- [Material for this exercise]
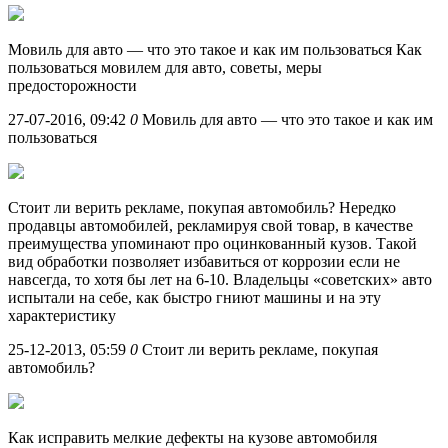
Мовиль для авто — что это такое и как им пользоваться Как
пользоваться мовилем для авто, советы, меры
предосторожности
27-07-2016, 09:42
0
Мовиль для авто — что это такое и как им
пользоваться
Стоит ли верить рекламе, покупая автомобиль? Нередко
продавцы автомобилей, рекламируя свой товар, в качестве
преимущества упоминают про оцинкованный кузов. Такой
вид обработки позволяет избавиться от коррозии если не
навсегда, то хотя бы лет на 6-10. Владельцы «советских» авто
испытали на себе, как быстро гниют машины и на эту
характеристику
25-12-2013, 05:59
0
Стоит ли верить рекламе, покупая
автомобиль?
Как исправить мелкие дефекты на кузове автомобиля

- [Task prompt] Reproduce the lines word for word, from the first line through the line containing "вид обработки позволяет", including both of those lines. Leave the picture out.

- [Exercise result]
Мовиль для авто — что это такое и как им пользоваться Как
пользоваться мовилем для авто, советы, меры
предосторожности
27-07-2016, 09:42
0
Мовиль для авто — что это такое и как им
пользоваться
Стоит ли верить рекламе, покупая автомобиль? Нередко
продавцы автомобилей, рекламируя свой товар, в качестве
преимущества упоминают про оцинкованный кузов. Такой
вид обработки позволяет избавиться от коррозии если не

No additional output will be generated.